= Clement Fitzleones =

Irish lawyer and judge

Clement Fitzleones, FitzLyons, or Leones (died c. 1509) was an Irish lawyer and judge. He held the offices of Serjeant-at-law (Ireland) and Attorney-General for Ireland and was briefly Deputy to the Chief Baron of the Irish Exchequer.

Neither Ball nor Hart gave any details of his family background, but there was a prominent merchant family of that name has been recorded in Dublin since the thirteenth century, and a landowning family of the same name in County Meath, which died out sometime after 1290. In 1281 Geoffrey Fitzleones and his wife Johanna granted the rents from their lands at Ballyardolf to the Augustinian Friary of Holy Trinity. Probably the most notable member of this family was Patrick FitzLeones, who was Lord Mayor of Dublin in 1477-1478, 1482-1483 and 1494-1495. Patrick was clearly a man of considerable wealth and social standing, who married into the powerful Eustace family, and subsequently married his daughter Margaret to John Barnewall, 3rd Baron Trimlestown, Lord Chancellor of Ireland. If Clement was one of the Dublin family, he was probably the same Clement Fitzleones who was elected one of the Constables of Dublin in 1493.
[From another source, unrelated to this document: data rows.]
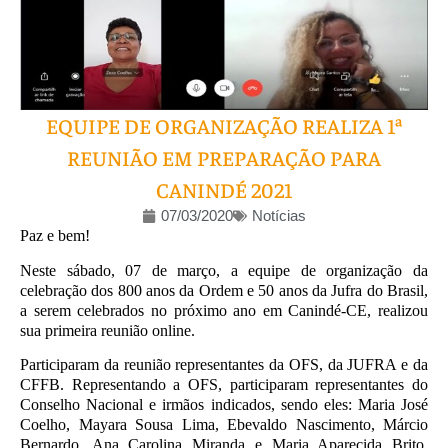
EQUIPE DE ORGANIZAÇÃO REALIZA 1ª
REUNIÃO EM PREPARAÇÃO PARA
CANINDÉ 2021
07/03/2020
Notícias
Paz e bem!
Neste sábado, 07 de março, a equipe de organização da
celebração dos 800 anos da Ordem e 50 anos da Jufra do Brasil,
a serem celebrados no próximo ano em Canindé-CE, realizou
sua primeira reunião online.
Participaram da reunião representantes da OFS, da JUFRA e da
CFFB. Representando a OFS, participaram representantes do
Conselho Nacional e irmãos indicados, sendo eles: Maria José
Coelho, Mayara Sousa Lima, Ebevaldo Nascimento, Márcio
Bernardo, Ana Carolina Miranda e Maria Aparecida Brito.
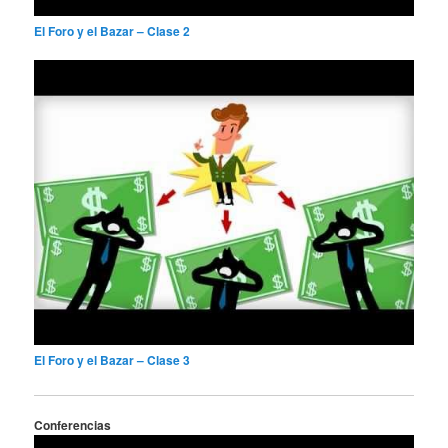
El Foro y el Bazar – Clase 2
El Foro y el Bazar – Clase 3
Conferencias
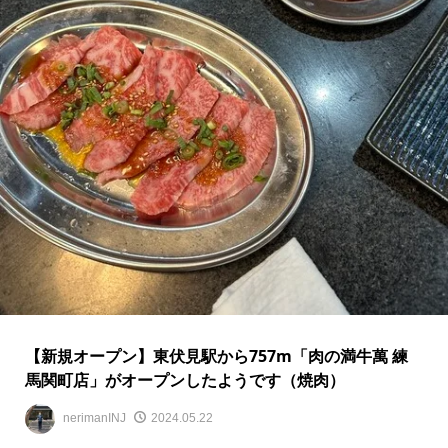
【新規オープン】東伏見駅から757m「肉の満牛萬 練
馬関町店」がオープンしたようです（焼肉）
nerimanINJ
2024.05.22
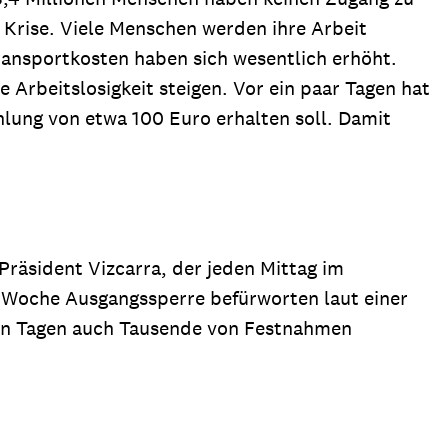
Krise. Viele Menschen werden ihre Arbeit
ransportkosten haben sich wesentlich erhöht.
Arbeitslosigkeit steigen. Vor ein paar Tagen hat
hlung von etwa 100 Euro erhalten soll. Damit
Präsident Vizcarra, der jeden Mittag im
 Woche Ausgangssperre befürworten laut einer
ten Tagen auch Tausende von Festnahmen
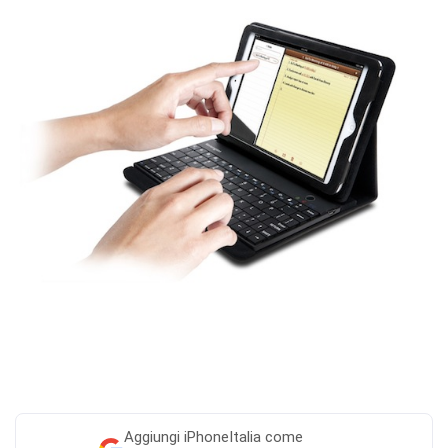
Aggiungi
iPhoneItalia come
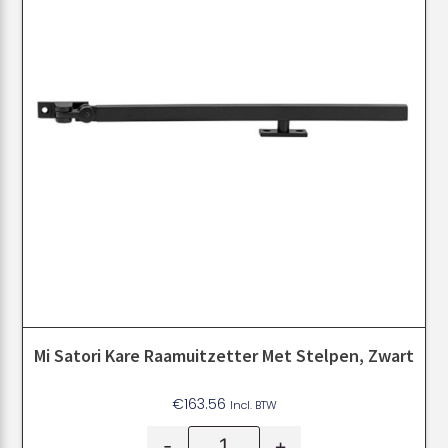
Mi Satori Kare Raamuitzetter Met Stelpen, Zwart
€
163.56
Incl. BTW
-
+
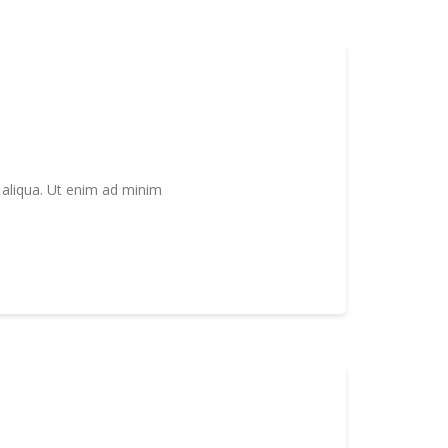
 aliqua. Ut enim ad minim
In 1493 Clement was Deputy to John Wyse, the Lord Chief Baron of the Exchequer. According to Elrington Ball, the practice of appointing Deputies to this office had begun ten years earlier with the appointment of Oliver FitzEustace, a natural son of Rowland FitzEustace, 1st Baron Portlester as Chief Baron. Oliver, who owed his appointment solely to his father's great influence, was not only lacking in legal training, but was apparently mentally deficient and incapable of speech. In 1494 Wyse was replaced by Walter Ivers, former Chancellor of the Exchequer of Ireland, as part of a general purge of Irish judges whose loyalty to the new Tudor dynasty was considered suspect, and Fitzleones was presumably removed at the same time.
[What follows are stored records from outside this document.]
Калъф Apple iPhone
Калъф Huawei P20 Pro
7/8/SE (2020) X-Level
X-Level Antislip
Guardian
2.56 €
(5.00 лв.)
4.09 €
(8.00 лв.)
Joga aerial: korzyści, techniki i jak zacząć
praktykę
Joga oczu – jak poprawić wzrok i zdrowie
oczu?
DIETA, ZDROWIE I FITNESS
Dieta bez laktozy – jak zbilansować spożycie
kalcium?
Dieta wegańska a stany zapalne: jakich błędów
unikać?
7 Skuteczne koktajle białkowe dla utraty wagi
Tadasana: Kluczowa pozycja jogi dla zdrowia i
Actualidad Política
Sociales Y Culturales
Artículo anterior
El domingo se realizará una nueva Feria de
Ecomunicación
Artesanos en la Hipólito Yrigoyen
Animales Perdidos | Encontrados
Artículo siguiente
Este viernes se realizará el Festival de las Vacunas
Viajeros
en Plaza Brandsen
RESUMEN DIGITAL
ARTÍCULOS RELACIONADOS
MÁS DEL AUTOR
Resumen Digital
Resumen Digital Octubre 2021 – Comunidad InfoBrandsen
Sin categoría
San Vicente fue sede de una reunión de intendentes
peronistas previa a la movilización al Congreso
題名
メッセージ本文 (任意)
In 1499 Fitzleones, having regained the Crown's trust, was made Attorney General, or "King's Attorney in all Courts" as the patent describes him, where he is called Clement Leones. The reference to "all Courts" is unusual: previous Attorneys were usually licensed to appear in specific courts. By 1505 he had been promoted to the more senior office of King's Serjeant. In 1509 Patrick Finglas was appointed Serjeant. While two serjeants occasionally acted at the same time, as a rule, there was only one, which suggests that Fitzleoenes had recently died.